**Data section**
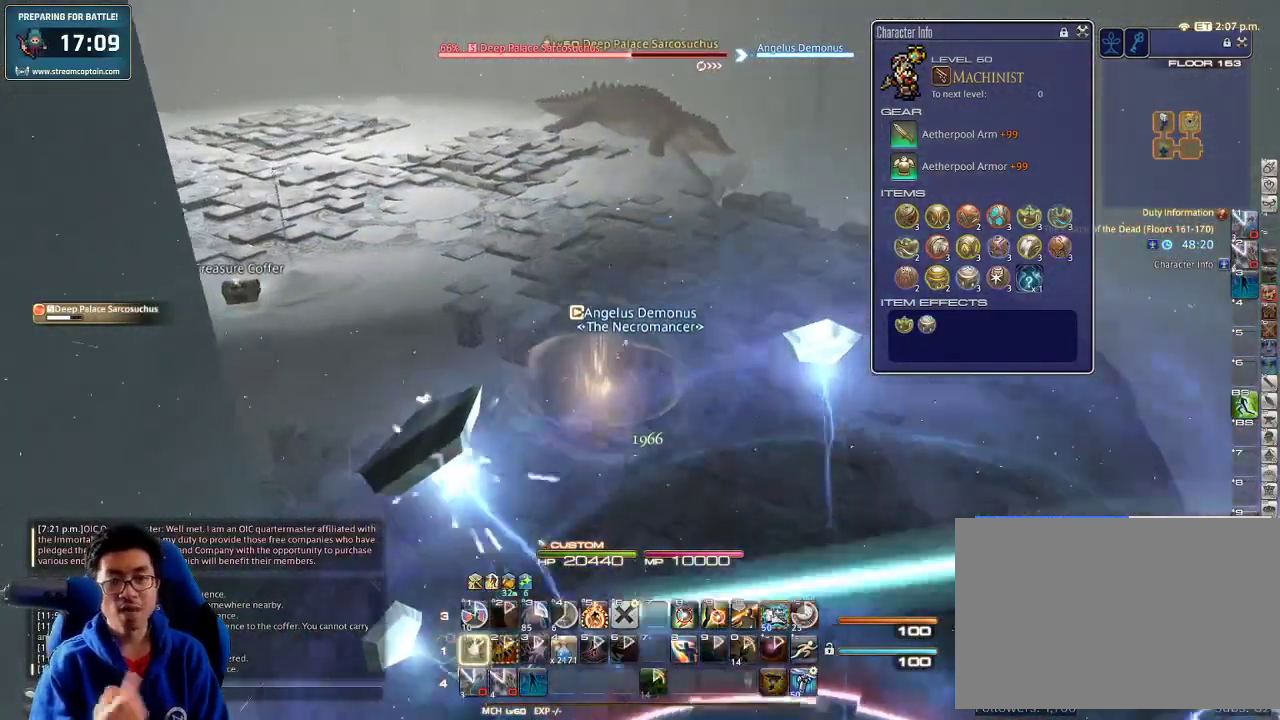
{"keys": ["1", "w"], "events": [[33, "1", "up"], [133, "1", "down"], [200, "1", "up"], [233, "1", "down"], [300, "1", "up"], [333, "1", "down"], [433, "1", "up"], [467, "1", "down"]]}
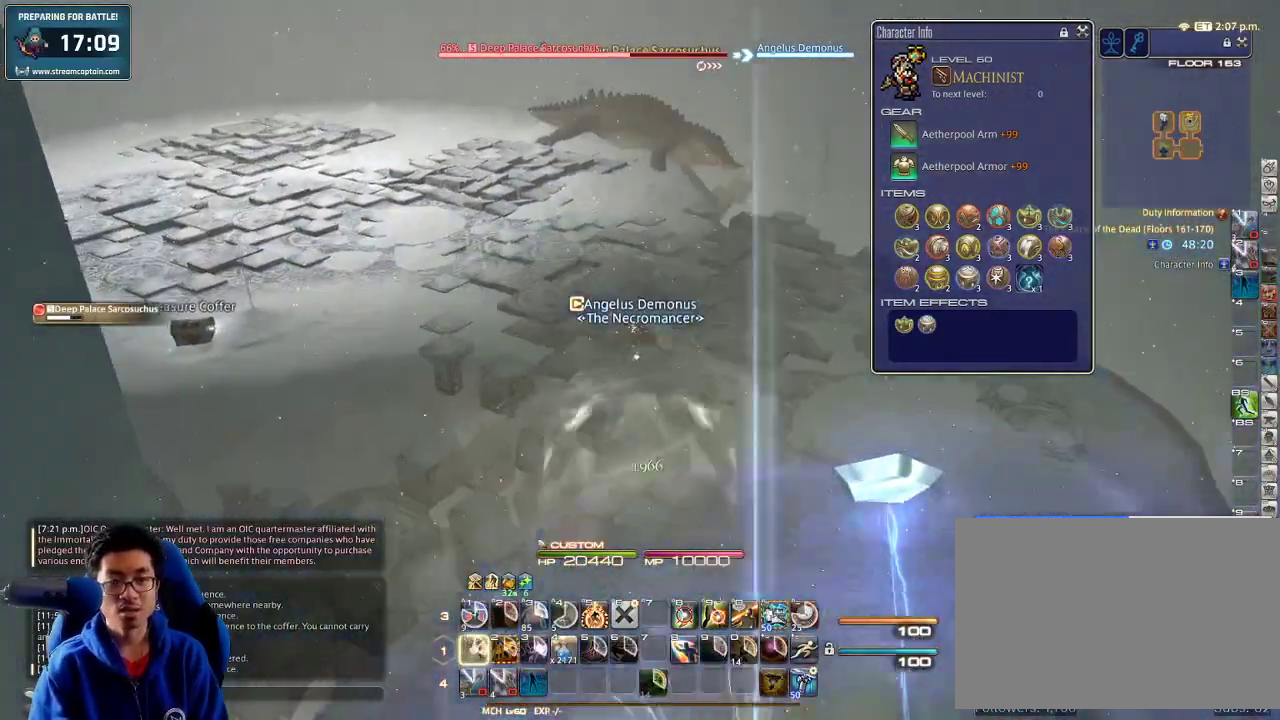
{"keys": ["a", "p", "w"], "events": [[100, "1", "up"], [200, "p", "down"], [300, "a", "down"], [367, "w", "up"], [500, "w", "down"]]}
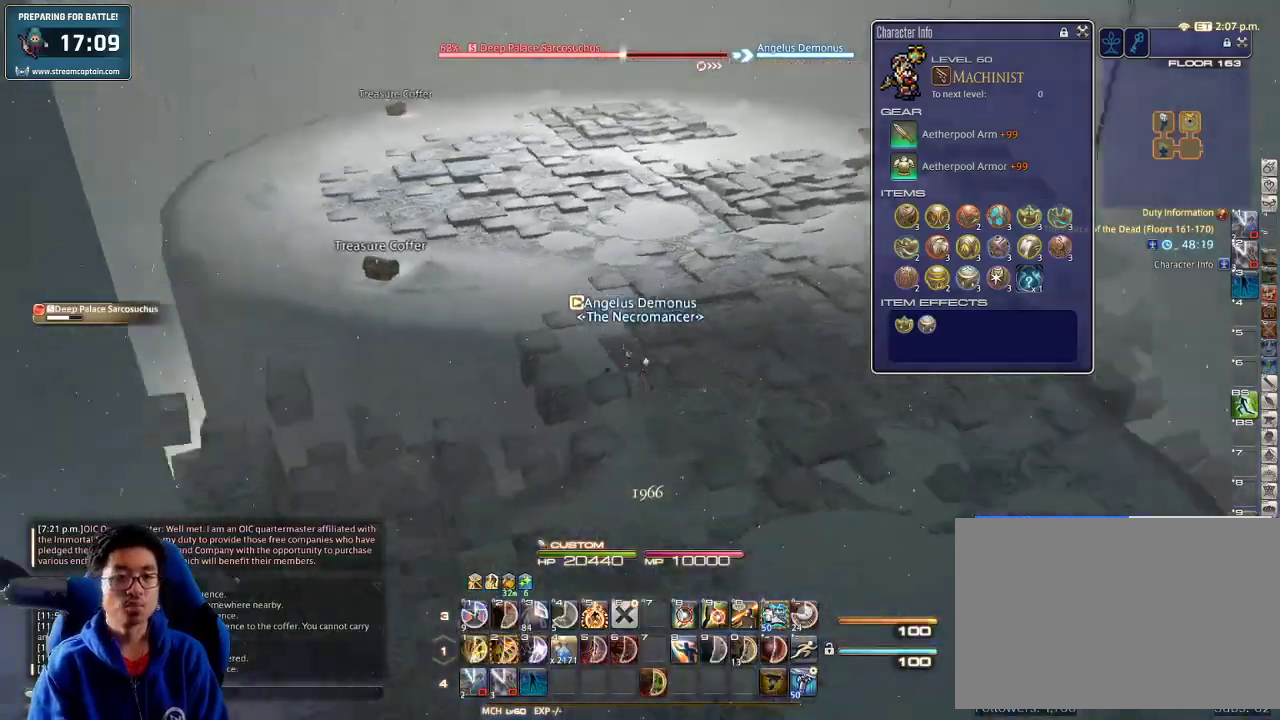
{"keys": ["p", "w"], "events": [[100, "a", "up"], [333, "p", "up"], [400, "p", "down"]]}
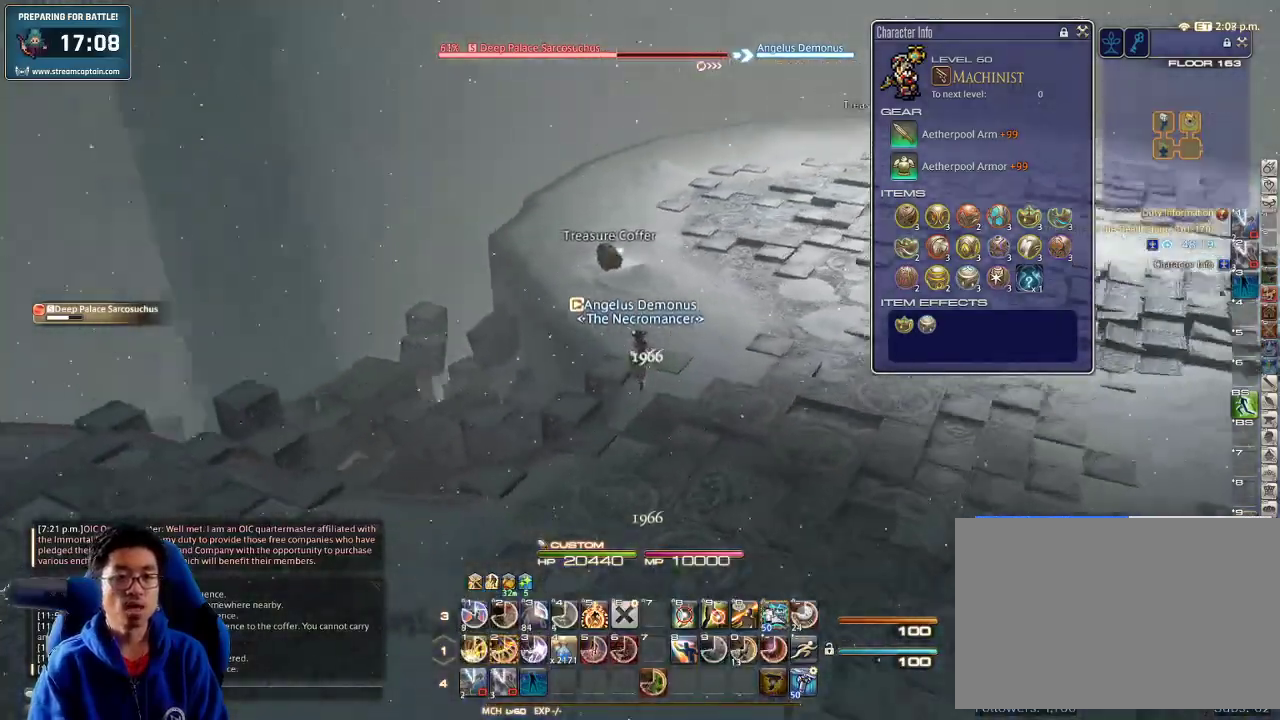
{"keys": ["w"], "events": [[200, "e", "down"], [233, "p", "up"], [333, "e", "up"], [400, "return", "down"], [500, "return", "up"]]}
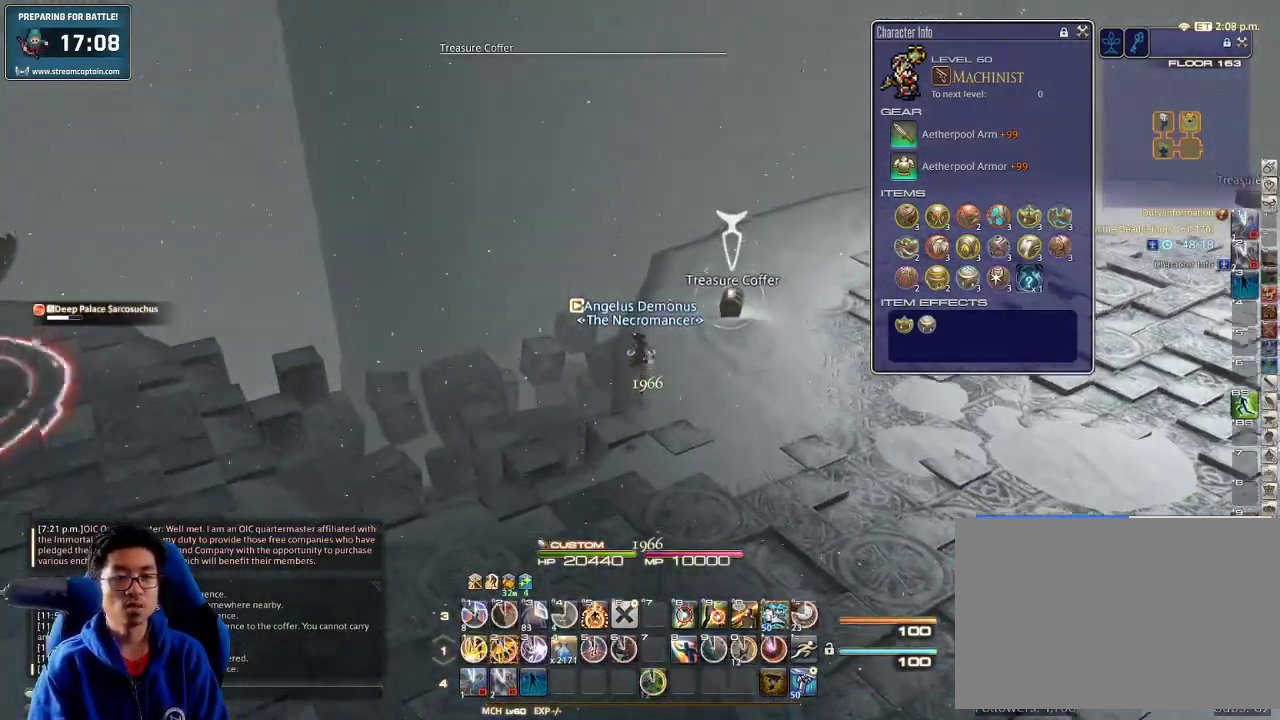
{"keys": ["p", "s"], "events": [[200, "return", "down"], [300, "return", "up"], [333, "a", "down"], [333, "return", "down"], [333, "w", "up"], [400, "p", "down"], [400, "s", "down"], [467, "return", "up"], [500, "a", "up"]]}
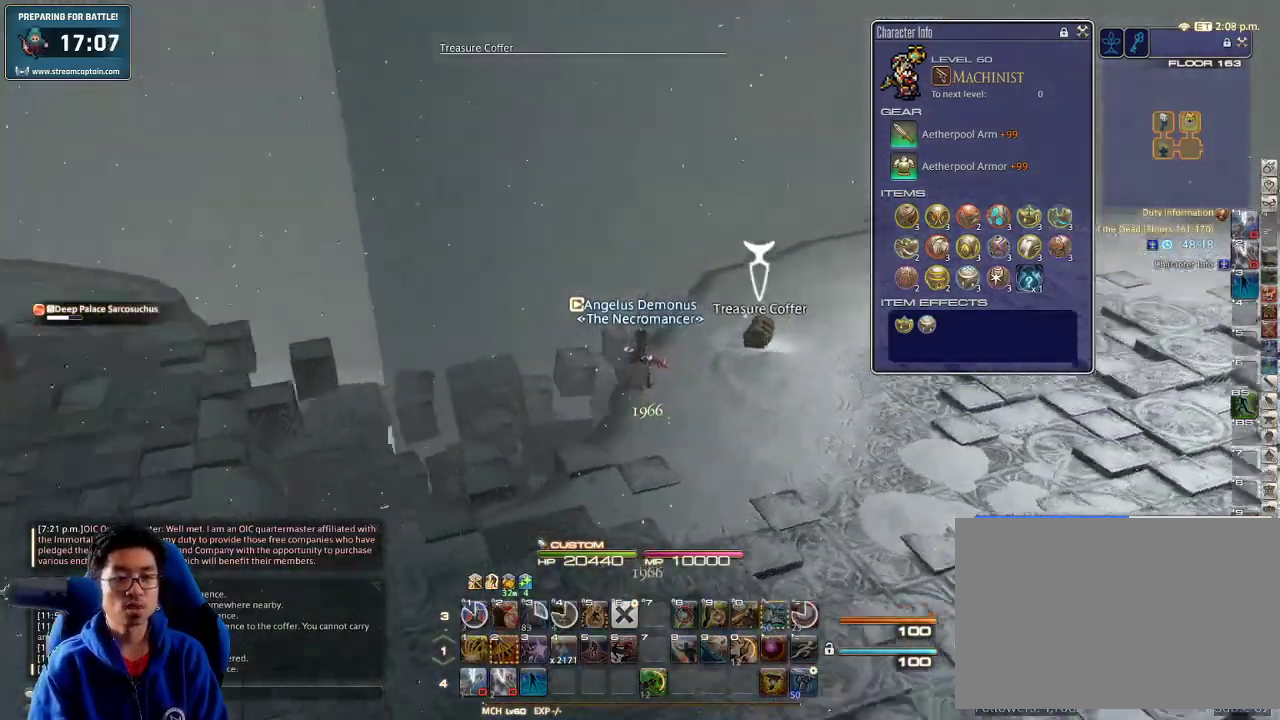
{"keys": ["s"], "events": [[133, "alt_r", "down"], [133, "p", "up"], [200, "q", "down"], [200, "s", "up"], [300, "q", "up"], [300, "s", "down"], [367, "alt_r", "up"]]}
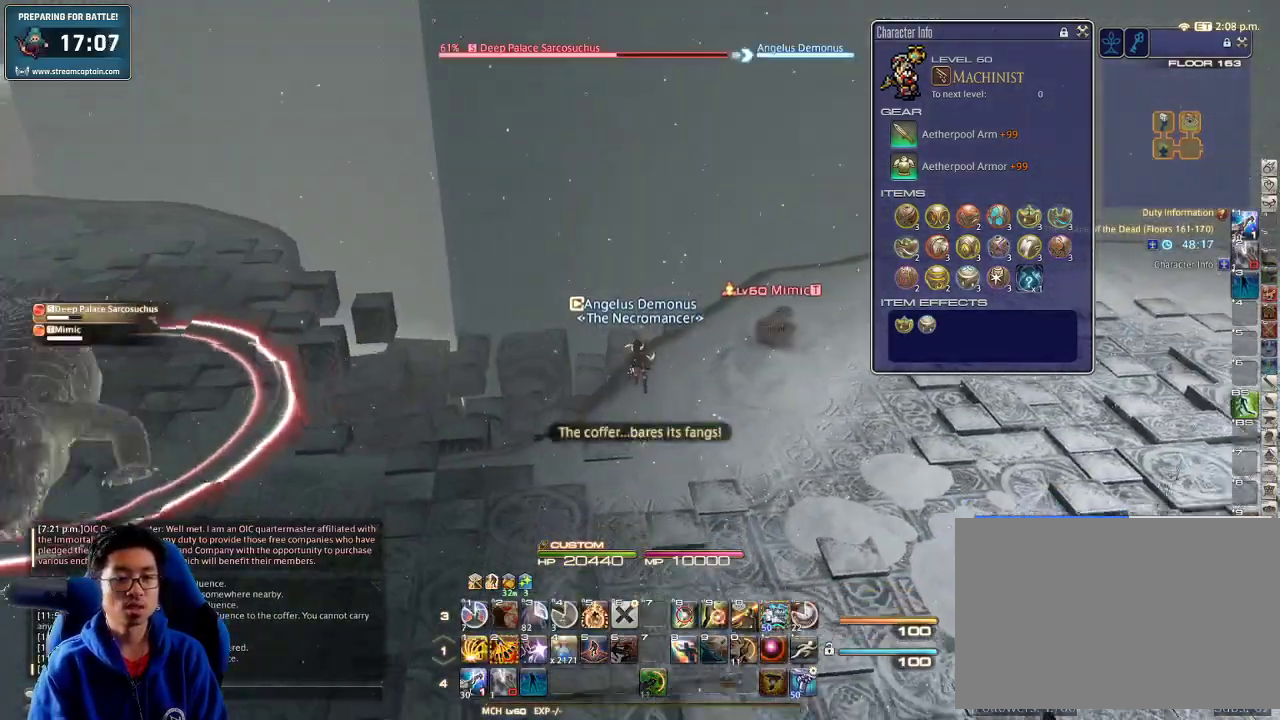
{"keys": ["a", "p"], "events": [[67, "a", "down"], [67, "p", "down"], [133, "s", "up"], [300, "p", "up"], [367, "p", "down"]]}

**Problem to work on**
Print out every entry above without changing a word, and leave out the pictures.

**Solution**
{"keys": ["1", "w"], "events": [[33, "1", "up"], [133, "1", "down"], [200, "1", "up"], [233, "1", "down"], [300, "1", "up"], [333, "1", "down"], [433, "1", "up"], [467, "1", "down"]]}
{"keys": ["a", "p", "w"], "events": [[100, "1", "up"], [200, "p", "down"], [300, "a", "down"], [367, "w", "up"], [500, "w", "down"]]}
{"keys": ["p", "w"], "events": [[100, "a", "up"], [333, "p", "up"], [400, "p", "down"]]}
{"keys": ["w"], "events": [[200, "e", "down"], [233, "p", "up"], [333, "e", "up"], [400, "return", "down"], [500, "return", "up"]]}
{"keys": ["p", "s"], "events": [[200, "return", "down"], [300, "return", "up"], [333, "a", "down"], [333, "return", "down"], [333, "w", "up"], [400, "p", "down"], [400, "s", "down"], [467, "return", "up"], [500, "a", "up"]]}
{"keys": ["s"], "events": [[133, "alt_r", "down"], [133, "p", "up"], [200, "q", "down"], [200, "s", "up"], [300, "q", "up"], [300, "s", "down"], [367, "alt_r", "up"]]}
{"keys": ["a", "p"], "events": [[67, "a", "down"], [67, "p", "down"], [133, "s", "up"], [300, "p", "up"], [367, "p", "down"]]}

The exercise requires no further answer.